Designing an effective herbicide program for your fields
“This year at Weeds Week meetings we took people through the actual process of designing effective weed management programs. We provided the participants the time to develop their own weed control strategy based around their major weeds of concern,” says Virgil Schmitt, an ISU Extension field agronomist.
Morgan and Evan McCarty are brothers who’ve attended a Weeds Week program each of the past two years. They farm with their father near Royal in northwest Iowa, and do all of the spraying of herbicide applications to their corn and soybean fields. Morgan and Evan decided to attend the Weeds Week program to learn more about using multiple sites of action and scouting.
“We realized that Roundup isn’t the cure, and wanted to learn about different herbicide programs,” says Evan.
Plan 2 to 3 years ahead to properly schedule herbicides
At the 2015 and 2016 Weeds Week programs, Evan and Morgan learned about planning two to three years in advance to hit different herbicide groups, and not to use the same family of herbicides every year. Evan says they were also told about the economic impact of ignoring resistance and not managing weeds early on.
“Two years in a row, we heard that you should spend more money on weed control early on to avoid additional costs later, but we didn’t act on it,” says Evan. "After we attended Weeds Week last year, we decided to take the ISU Extension weed management specialists’ advice and we took action earlier in the season this year, to avoid late-season weed consequences.”
Changes paid off, these farmers have good weed control in 2016
Morgan says the changes have paid off, and they are seeing good weed control this year. “We are seeing good results from the management changes we made over the past year,” notes Morgan. “We’ve had a couple issues with giant ragweed and waterhemp, but besides that, our fields look really clean.”
The ISU Weeds Week program also allowed farmers and agribusiness professionals to discuss their specific weed problems with one another and gave them the opportunity to have ISU Extension and Outreach specialists answer their questions.
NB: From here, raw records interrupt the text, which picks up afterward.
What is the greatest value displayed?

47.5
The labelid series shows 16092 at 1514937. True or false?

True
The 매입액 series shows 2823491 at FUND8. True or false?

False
“We provided opportunities for participants to identify factors that would influence the effectiveness of a herbicide program, whether or not a single application would be effective, and non-chemical techniques that impact weed management,” says Schmitt. “We then used their answers as the jumping-off point to address some of those issues. People learned from each other, as well as from ISU Extension and Outreach staff.”